The cultural products most obviously failing are the bloated and conventional and passionless, from movies like Pear Harbor and Disney's Atlantis….to network television in general.

Network television absolutely tanked this summer. Since last year, the big old-line broadcast networks have lost more than 15 percent of their primetime audience. Lost those viewers to the scores of cable channels that take creative chances, and give particular audiences what they particularly want.

Same thing in music. Overall record sales are way down from last year. And even more to the point, almost every week this summer there's been a different number one hit. Which is unusual, and means the number one records are essentially number one by default.

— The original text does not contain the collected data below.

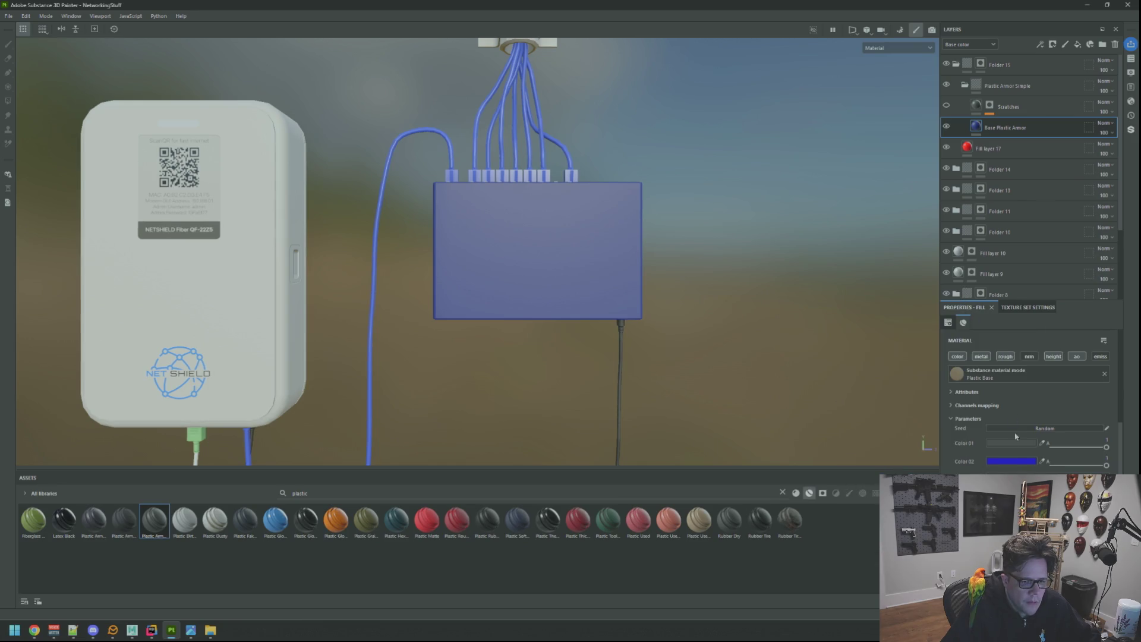
drag(920, 407, 827, 409)
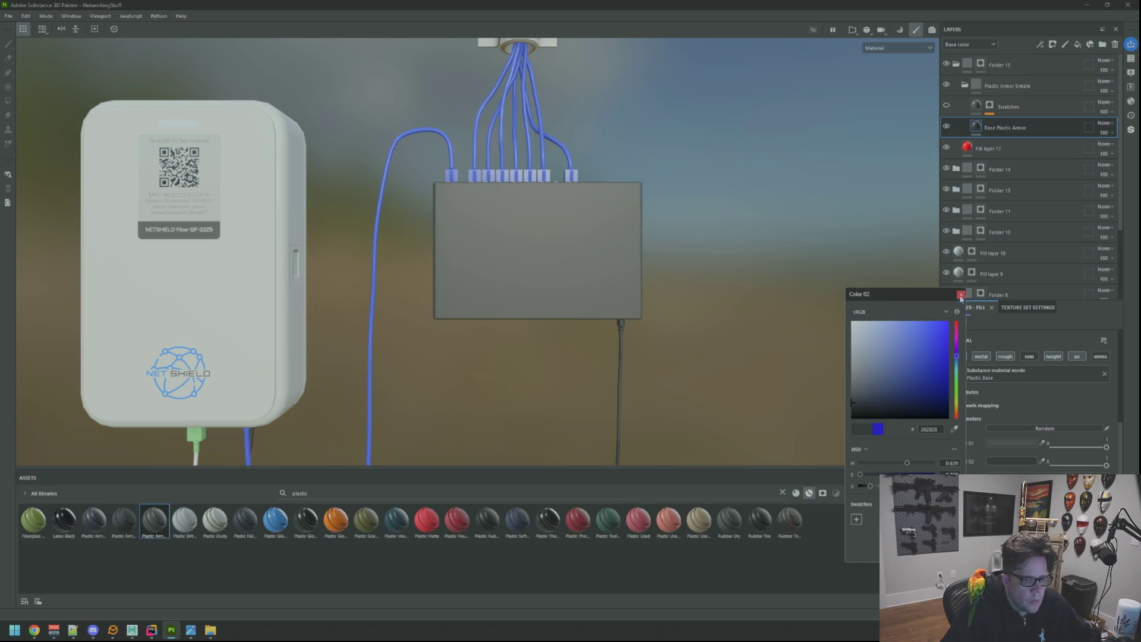
Close the Color 02 setting, then orbit around the router and switch while rotating the environment lighting
click(960, 294)
scroll(down, 3)
drag(573, 248, 638, 275)
scroll(up, 3)
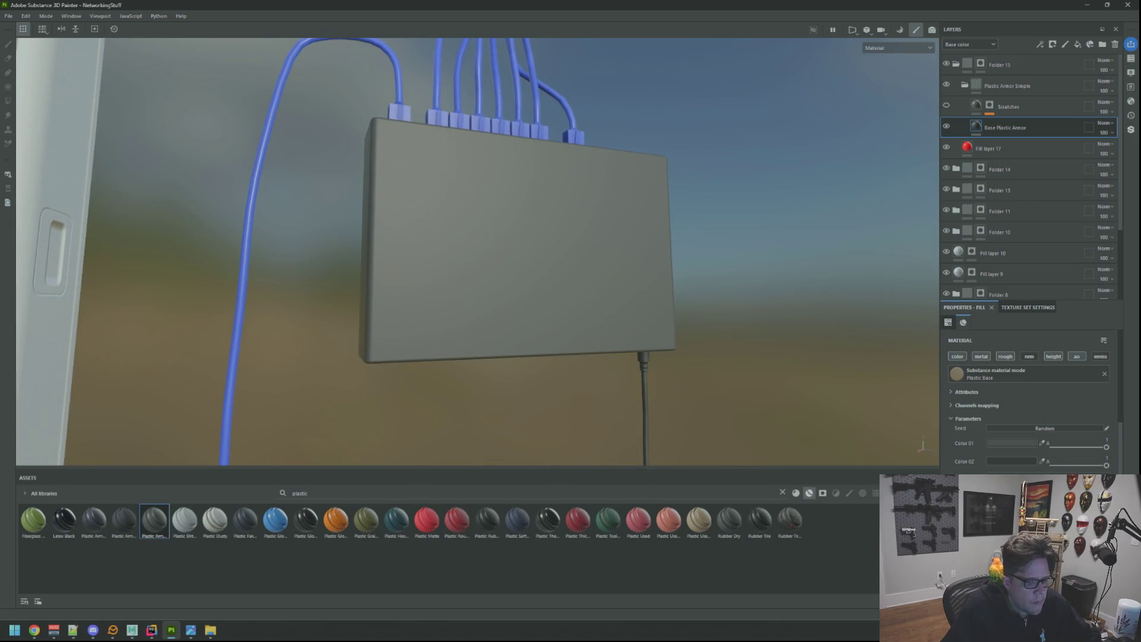
drag(637, 275, 639, 275)
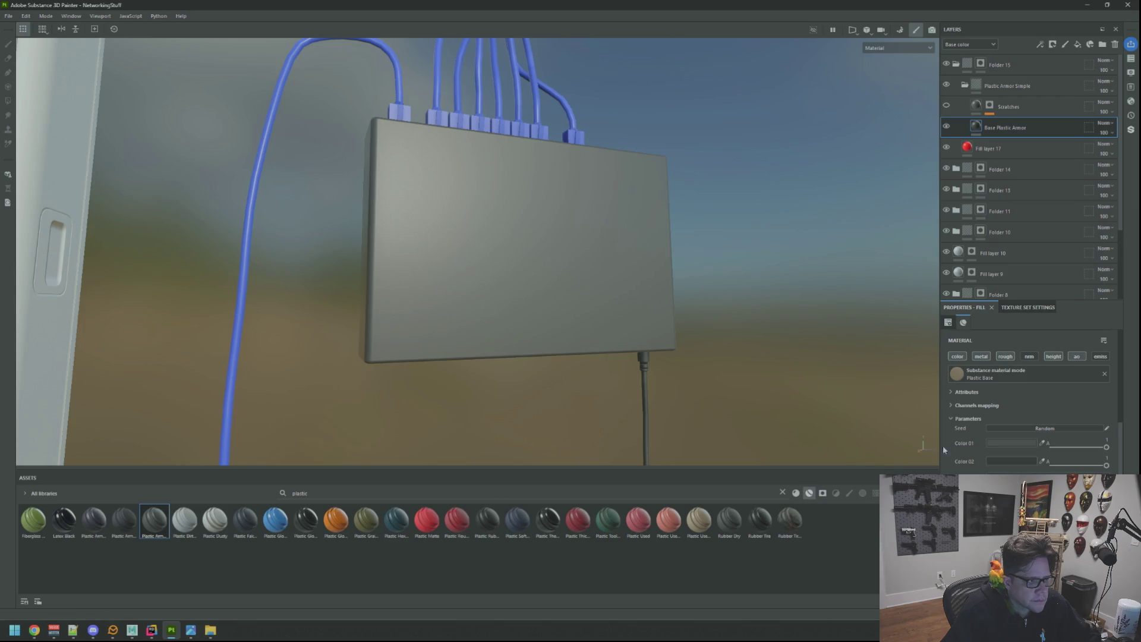
drag(654, 297, 493, 290)
scroll(up, 3)
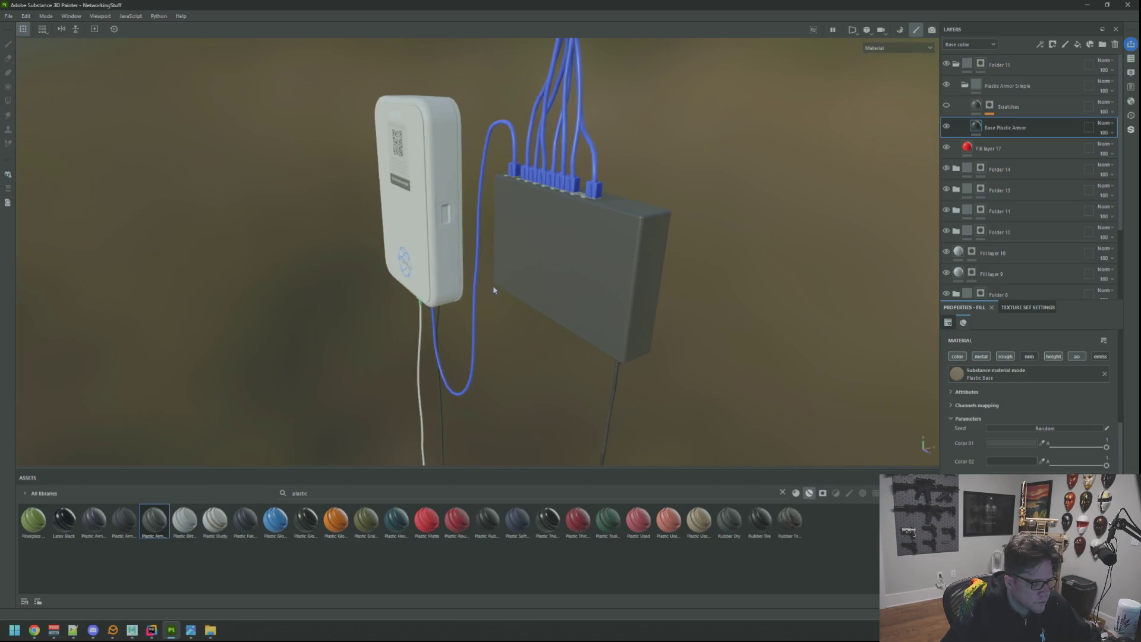
drag(493, 290, 560, 284)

As the Wall Street Journal pointed out, one week the top record was by the reggae artist Shaggy, then another week by a pop confection like Janet Jackson, then, another week, an old-fashioned rock act like Dave Matthews, then an angry metal band called Tool.

In other words, it's niche after niche after niche -- and no coherent trend or giant pop trend that everybody under 30 cares about.

Just like in the movie business. Until last weekend, no movie this summer had been number one at the box office for more than a single week. Which is strange -- even freakish. Usually, one or two pictures become the must-see films, and stay at number one week after week.

This summer, the successes, relatively speaking, have been movies of two types. Type One, as always, are movies that teenagers like. Either sequels to broad comedies, like Rush Hour 2. Or else sexy teen coming-of-age movies, like the surprise hit The Fast and the Furious. Or better still, sequels to broad coming-of-age teen sex comedies, like American Pie 2. Which is the movie that's been number one at the box office for two weeks and counting.

The other kind of movie that succeeded this summer is much less obvious, because it isn't an existing category. "Good" is not a genre.

It's true -- this summer, well-made movies have done well. Among the handful of hits were three of the season's best mainstream Hollywood films -- the computer-animated fairy tale Shrek, the screwball comedy Legally Blonde, and Nicole Kidman's thriller The Others.

So what are the morals of the story of pop culture this summer?

Well, that audiences keep fracturing into smaller and smaller slices…which isn't necessarily a bad thing. That blandness and lousy craft are usually failing to draw audiences. And best of all, that quality, when it appears, is usually succeeding.

Like I said, it's been an odd summer.

This is Kurt Andersen in Studio 360.